After months of speculation about a possible “blue wave”, the 2018 midterm elections delivered a mixed verdict on President Donald Trump’s first two years in office. For Catholic and pro-life voters, the results offer both disappointment and reason for hope.
Democratic gains in the House of Representatives will likely preclude the passage of any significant pro-life legislation over the next two years. California congresswoman Nancy Pelosi (pictured), a pro-choice Catholic Democrat, is expected to reassume the role of Speaker of the House, a position she held from 2007 to 2011. Even with what will likely be a slim majority of 11 seats, Democratic congressmen are unlikely to break ranks and defy party leadership.
Democrats will have to work hard to hold their majority in 2020. As the Catholic Herald went to press, the New York Times was projecting that they will end up with 229 seats against the Republicans’ 206. That means the GOP would need to win only 11 seats in 2020 to retake control of the House.
On the other hand, the Republican Party will probably end up with 54 senators pending probable recounts in Arizona and Florida, increasing their majority by three seats. This is crucial for several reasons. First, Republicans are in a strong position to hold on to their Senate majority in 2020. The GOP’s most vulnerable Senate seat will almost certainly be in Colorado, although a few others could also prove competitive. The Colorado senate seat is the only potentially vulnerable seat located in a state won by Hillary Clinton in 2016. A loss in Colorado would probably be offset by a victory over Alabama Democratic senator Doug Jones, who beat a Republican candidate accused of sexual misconduct in a 2017 special election.

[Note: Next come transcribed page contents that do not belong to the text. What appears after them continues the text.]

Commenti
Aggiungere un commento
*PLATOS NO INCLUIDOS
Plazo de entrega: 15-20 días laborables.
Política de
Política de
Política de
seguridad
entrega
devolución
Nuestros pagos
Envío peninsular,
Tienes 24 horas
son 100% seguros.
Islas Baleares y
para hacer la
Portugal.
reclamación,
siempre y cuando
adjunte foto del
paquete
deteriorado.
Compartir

Second, the power to appoint federal judges and Supreme Court justices is invested in the Senate. During the confirmation proceedings for Supreme Court Justice Brett Kavanaugh in September and October, the Republicans held a narrow majority in the Senate: 51 Republicans to 49 Democrats. Defections by both of the GOP’s pro-choice senators, Susan Collins of Maine and Lisa Murkowski of Alaska, would have spelled Kavanaugh’s defeat. As it happened, Collins, along with West Virginia Democrat Joe Manchin, voted to confirm Kavanaugh. The additional Senate seats give the Republican majority some cushion for confirming Supreme Court justices should additional vacancies arise. A friendly Senate will allow the President to appoint pro-life judges, thereby moving the judiciary in a more conservative direction.
At the state level, the Democratic Party made modest gains, but Republicans largely maintained control of state legislatures. The GOP remains in control of 30 state legislatures, while the Democrats now control 18. In 21 states, the Republicans control both the governorship and the legislature, whereas the Democrats have complete control in only 14 states. The Democratic Party’s minimal inroads at the state level mean many states will still be able to pass pro-life legislation.
For pro-life Democrats, the election proved a disappointment. Joe Donnelly, a Catholic senator from Indiana who was endorsed by Democrats for Life of America, lost his re-election bid. His opponent, Republican Mike Braun, is also a Catholic and will enter the Senate as a pro-life voice. Last month, Braun told the Indianapolis Star: “I’m 100 per cent pro-life and I believe in traditional marriage”.
Two other Catholic Democratic senators also faced defeat. North Dakota’s Heidi Heitkamp and Missouri’s Claire McCaskill lost to pro-life Republicans Kevin Cramer and Josh Hawley. The National Right to Life Council (NRLC) gave ratings of 0 per cent for McCaskill and 14 per cent for Heitkamp. Hawley, who defeated McCaskill, has said he would vote to confirm “constitutionalist, pro-life judges”.
Other Catholic Democrats fared better in Senate races. Tim Kaine, a Virginia senator who ran as Hillary Clinton’s running mate in 2016, easily beat his Republican opponent. Kaine earned a 0 per cent rating from NRLC. Joe Manchin was a bright spot for Democrats for Life of America, winning re-election in a close race against West Virginia attorney general Patrick Morrisey. Manchin’s record on life issues is mixed: he only received a 42 per cent rating from NRLC, but his was a key vote in favour of Kavanaugh.
Overall, the Catholic vote split between Republicans and Democrats, with Pew reporting that 49 per cent of Catholics supported the former and 50 per cent voted for the latter. Fox News reported an even split of 47 per cent of Catholics voting for each party.
Pro-life voters have reasons for hope after the 2018 election. The increased Republican majority in the Senate suggests the federal judiciary will continue to move in a conservative direction. Although the Democratic majority in the House will likely limit the passage of pro-life legislation, their hold on that chamber of Congress may not survive past 2020.